Acima de tudo, por muito que estas mulheres não existam na vida real, afetam diretamente mulheres e meninas que existem. Se já pode ser nocivo para uma mulher adulta, imaginem o que pode fazer a uma adolescente com complexos em relação ao seu corpo. Neste contexto, os estudos realizados pela marca Dove demonstraram que 1 em cada 3 mulheres sente-se pressionada em modificar a sua aparência graças às imagens que consome online; e que 1 em cada 5 mulheres até ao 18 anos estaria disposta a sacrificar até 5 anos de vida, se isso lhes garantisse o seu ideal de beleza.

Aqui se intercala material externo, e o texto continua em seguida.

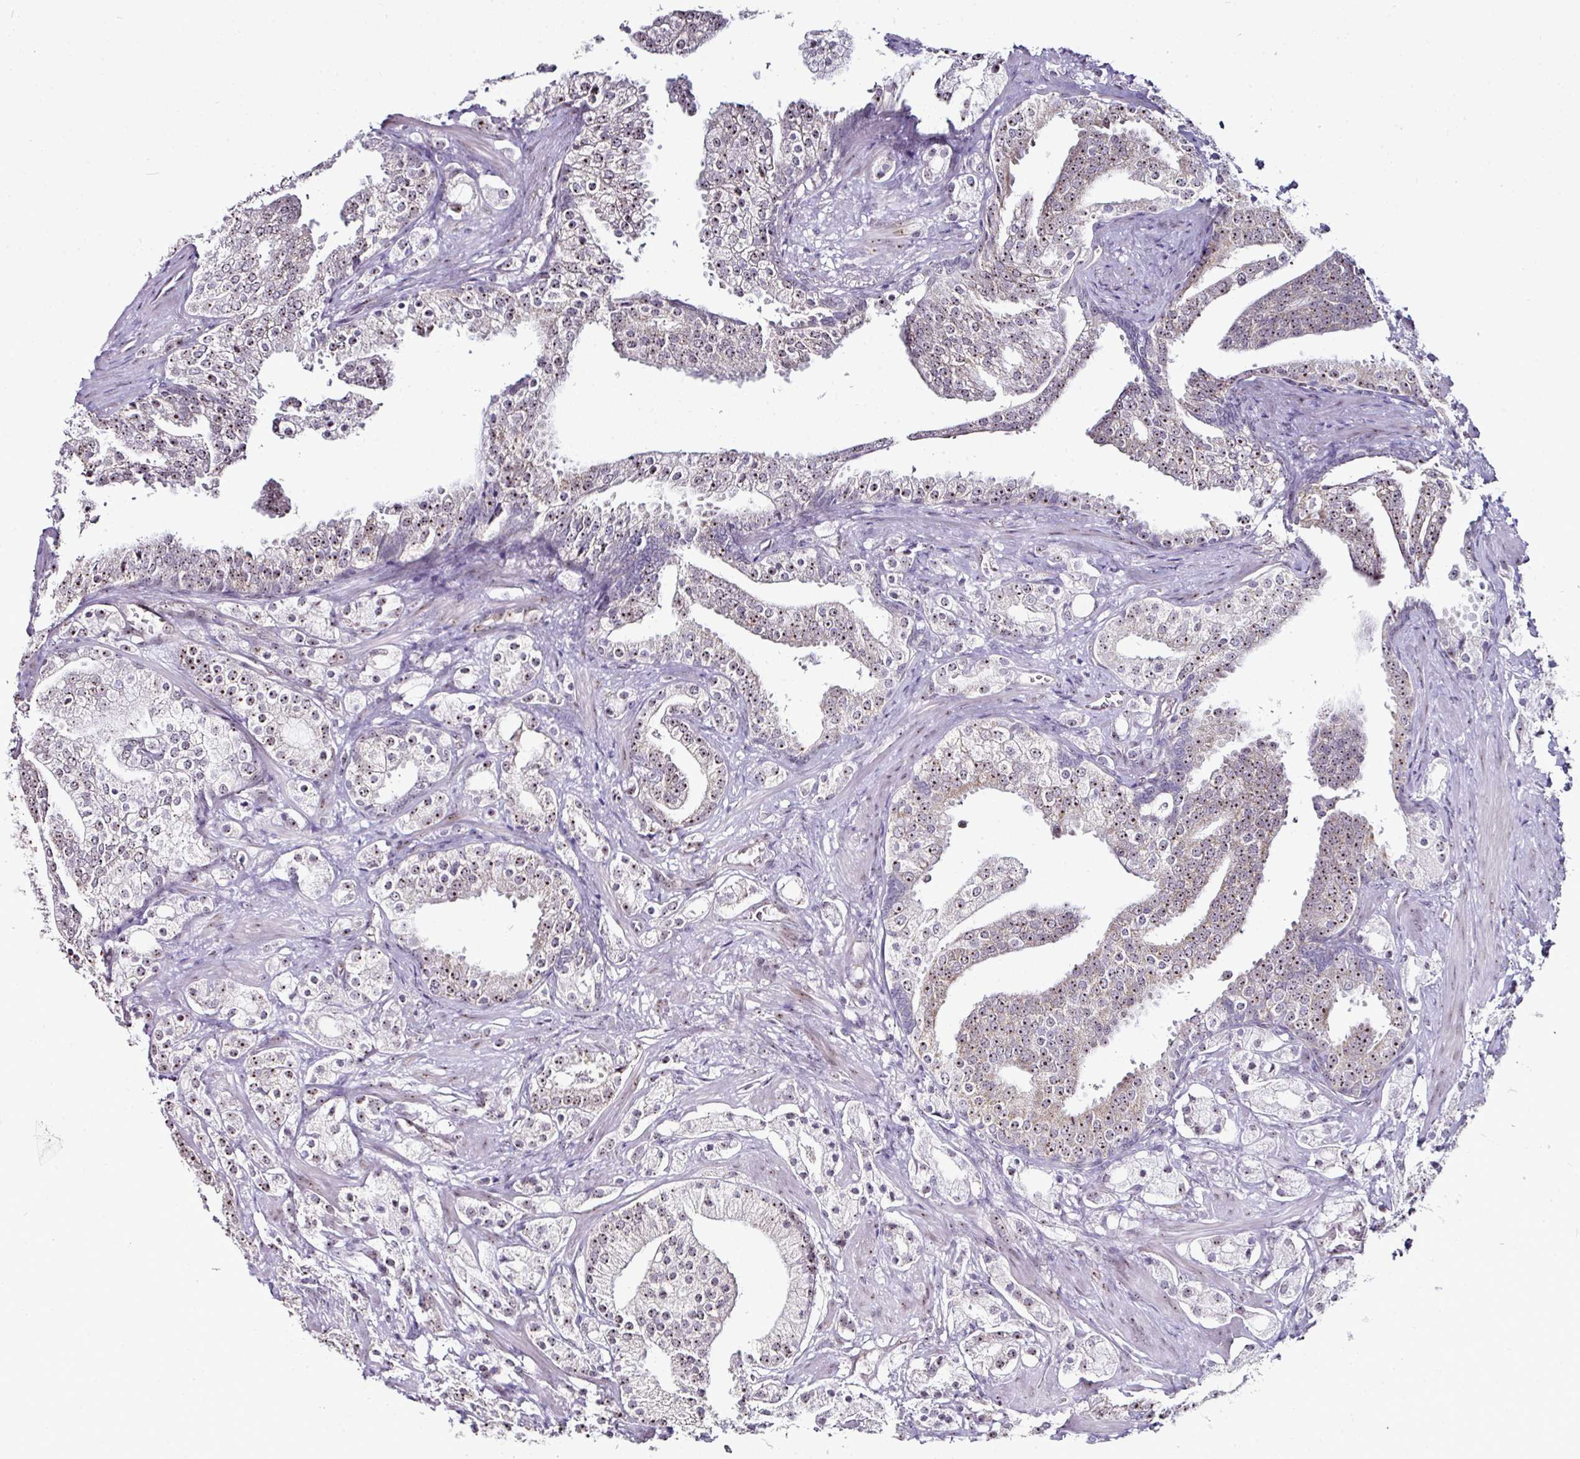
{"staining": {"intensity": "moderate", "quantity": "25%-75%", "location": "cytoplasmic/membranous,nuclear"}, "tissue": "prostate cancer", "cell_type": "Tumor cells", "image_type": "cancer", "snomed": [{"axis": "morphology", "description": "Adenocarcinoma, High grade"}, {"axis": "topography", "description": "Prostate"}], "caption": "This is a photomicrograph of immunohistochemistry staining of prostate adenocarcinoma (high-grade), which shows moderate staining in the cytoplasmic/membranous and nuclear of tumor cells.", "gene": "NACC2", "patient": {"sex": "male", "age": 50}}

Se 20% das raparigas dariam até 5 anos de vida para ter o corpo que mais desejam, acham que um concurso de mulheres idealizadas por AI, criadas com tal pormenor que parecem reais, vai ajudar em quê? Não vai ajudar em nada, só vai piorar. Nenhuma das concorrentes é plus size. Nenhuma tem celulite, estrias, assimetria facial, borbulhas, textura de pele. No entanto, todas as mulheres reais de forma natural têm tudo isto ao longo da sua vida. Este concurso MIss AI não é uma disputa entre diferentes criações de personagens mulheres, é um concurso de diferentes pacotes de estereótipos de beleza.
Uma coisa é certa: se mudássemos tudo o que nos incomoda no nosso corpo, encontraríamos mais coisas. Esta busca insana por um ideal de beleza é uma estrada perigosa sem fim.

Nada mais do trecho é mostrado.